Organic chemistry. The formalism of Kappa is inspired by chemistry but was developed with molecular biology in mind, where "atoms" are proteins and "molecules" are complexes of proteins. In collaboration with the architects of Mød — a graph-rewrite formalism tailored for organic chemistry — we are exploring how to extend the analysis of causality developed in the context of Kappa to systems chemistry.

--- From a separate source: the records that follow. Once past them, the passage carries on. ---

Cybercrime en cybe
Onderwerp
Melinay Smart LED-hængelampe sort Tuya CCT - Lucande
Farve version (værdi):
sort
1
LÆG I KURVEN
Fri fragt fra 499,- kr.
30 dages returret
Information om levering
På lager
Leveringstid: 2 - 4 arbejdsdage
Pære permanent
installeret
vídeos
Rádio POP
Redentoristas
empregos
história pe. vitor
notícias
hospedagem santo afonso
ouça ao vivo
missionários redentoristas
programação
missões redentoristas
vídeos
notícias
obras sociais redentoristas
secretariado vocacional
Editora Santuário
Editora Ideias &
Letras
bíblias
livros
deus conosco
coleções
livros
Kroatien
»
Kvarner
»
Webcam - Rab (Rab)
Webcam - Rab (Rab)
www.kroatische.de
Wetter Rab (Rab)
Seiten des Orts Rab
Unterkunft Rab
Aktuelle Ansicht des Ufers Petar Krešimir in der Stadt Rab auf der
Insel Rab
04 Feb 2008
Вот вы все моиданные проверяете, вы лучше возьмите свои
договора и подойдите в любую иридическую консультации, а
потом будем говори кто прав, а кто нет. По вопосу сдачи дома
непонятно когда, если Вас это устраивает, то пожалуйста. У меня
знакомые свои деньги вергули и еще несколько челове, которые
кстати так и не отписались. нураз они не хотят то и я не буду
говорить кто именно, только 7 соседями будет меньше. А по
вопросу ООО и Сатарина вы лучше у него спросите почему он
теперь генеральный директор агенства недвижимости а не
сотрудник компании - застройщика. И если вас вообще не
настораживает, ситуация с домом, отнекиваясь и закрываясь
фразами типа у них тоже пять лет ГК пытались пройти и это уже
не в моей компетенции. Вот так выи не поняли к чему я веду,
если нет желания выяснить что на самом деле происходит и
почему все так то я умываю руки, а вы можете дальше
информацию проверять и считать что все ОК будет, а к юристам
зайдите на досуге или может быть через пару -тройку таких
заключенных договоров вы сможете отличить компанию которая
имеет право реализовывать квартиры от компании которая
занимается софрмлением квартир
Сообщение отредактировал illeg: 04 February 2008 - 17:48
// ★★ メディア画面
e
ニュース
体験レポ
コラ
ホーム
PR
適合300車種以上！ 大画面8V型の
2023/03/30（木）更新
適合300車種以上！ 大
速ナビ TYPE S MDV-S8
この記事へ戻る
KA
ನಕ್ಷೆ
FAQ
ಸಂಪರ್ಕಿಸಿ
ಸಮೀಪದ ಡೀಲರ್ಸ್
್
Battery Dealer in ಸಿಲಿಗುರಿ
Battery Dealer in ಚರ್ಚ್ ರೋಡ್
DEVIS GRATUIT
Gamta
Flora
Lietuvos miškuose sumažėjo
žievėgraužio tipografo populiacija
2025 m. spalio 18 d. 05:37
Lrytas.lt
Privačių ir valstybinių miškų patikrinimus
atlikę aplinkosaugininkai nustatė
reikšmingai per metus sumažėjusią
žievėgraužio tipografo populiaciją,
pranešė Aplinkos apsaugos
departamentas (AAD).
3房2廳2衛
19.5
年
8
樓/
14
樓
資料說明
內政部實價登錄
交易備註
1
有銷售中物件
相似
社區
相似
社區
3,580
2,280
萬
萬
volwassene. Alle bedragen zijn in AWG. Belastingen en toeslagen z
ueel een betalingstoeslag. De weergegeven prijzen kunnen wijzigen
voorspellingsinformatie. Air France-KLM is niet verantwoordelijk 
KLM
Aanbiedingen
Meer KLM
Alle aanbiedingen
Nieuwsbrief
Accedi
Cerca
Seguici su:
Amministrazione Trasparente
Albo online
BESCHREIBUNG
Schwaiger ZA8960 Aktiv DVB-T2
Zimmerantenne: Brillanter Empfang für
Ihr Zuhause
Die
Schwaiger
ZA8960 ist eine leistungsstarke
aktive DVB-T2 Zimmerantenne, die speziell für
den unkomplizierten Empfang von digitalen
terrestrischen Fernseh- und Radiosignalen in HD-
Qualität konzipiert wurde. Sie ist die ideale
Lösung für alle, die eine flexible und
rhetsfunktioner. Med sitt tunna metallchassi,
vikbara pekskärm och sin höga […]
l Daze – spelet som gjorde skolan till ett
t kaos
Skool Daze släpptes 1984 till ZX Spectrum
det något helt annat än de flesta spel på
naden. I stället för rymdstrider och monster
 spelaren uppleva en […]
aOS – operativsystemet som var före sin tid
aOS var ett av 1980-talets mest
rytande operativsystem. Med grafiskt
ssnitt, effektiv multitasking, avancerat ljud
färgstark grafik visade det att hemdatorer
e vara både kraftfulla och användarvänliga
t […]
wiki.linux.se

Evolvability. Evolution is fueled by heritable variation and propelled by natural selection, to the extent that selection can discriminate among variants. Yet, there is a sense that answering the question about the causes of evolution is different from answering the question about what causes the outcomes of evolution. The latter is about why living systems are the way they are, not why they won a competition. Mutations are random, but their phenotypic consequences are not, and so we need to know how mutations map into phenotypes. The reductionist triumphs of biophysics, biochemistry, and molecular biology have put us in a position to revisit these questions more forcefully. In past work, we uncovered a connection between plasticity (roughly, the environmentally induced change of phenotype at constant genotype) and variability (roughly, the mutational change of phenotype at constant environment) in the special case of RNA secondary structure models. A similar connection has also been hypothesized for developmental processes. It may ultimately correspond to a general insight from the theory of dynamical systems, that those directions an attractor (a stable dynamical configuration) moves most in when parameters are varied (analogous to “genetic variability”) correlate with the directions that are softest with respect to perturbations of the dynamical variables (analogous to “plasticity”). We are investigating how Kappa models could be used to revisit these old questions in new ways.

 


The coupling of network growth and dynamics

Many systems can be modeled as growing networks. For example, the internet, social networks, polymer assembly, and the developing brain. A growing network is a network whose structure is a function of time. This establishes a dynamics of the network. Yet, while a network grows it also "functions", i.e. it hosts dynamic processes that depend on network structure. This establishes a dynamics on the network. In certain circumstances it is well understood that a process unfolding on a network may contribute to determining the dynamics of the network, i.e. how the system grows. For example, in Hebbian learning, action potentials traveling on a neural network help shape its structure. We are interested in models that represent such a coupling and especially in understanding how these models behave as a function of the time scales that govern the dynamics on and of (one f) the network.

 


Aging

In past work, our lab discovered that the mortality statistics of C. elegans responds to an overwhelming number of physical, chemical and genetic interventions simply by a rescaling of time, leaving the shape of lifespan distributions invariant. This observation suggests the existence of a phenomenological description of aging, i.e. a simple equation that describes how a macroscopic state variable characterizing the resilience of an organism changes (stochastically) with time. We are interested in models that depict an organism as a network of dependencies at some lower level and from which we can derive the empirically observed regularity at a higher level upon perturbation of network parameters and structure. This takes us in the direction of reliability theory.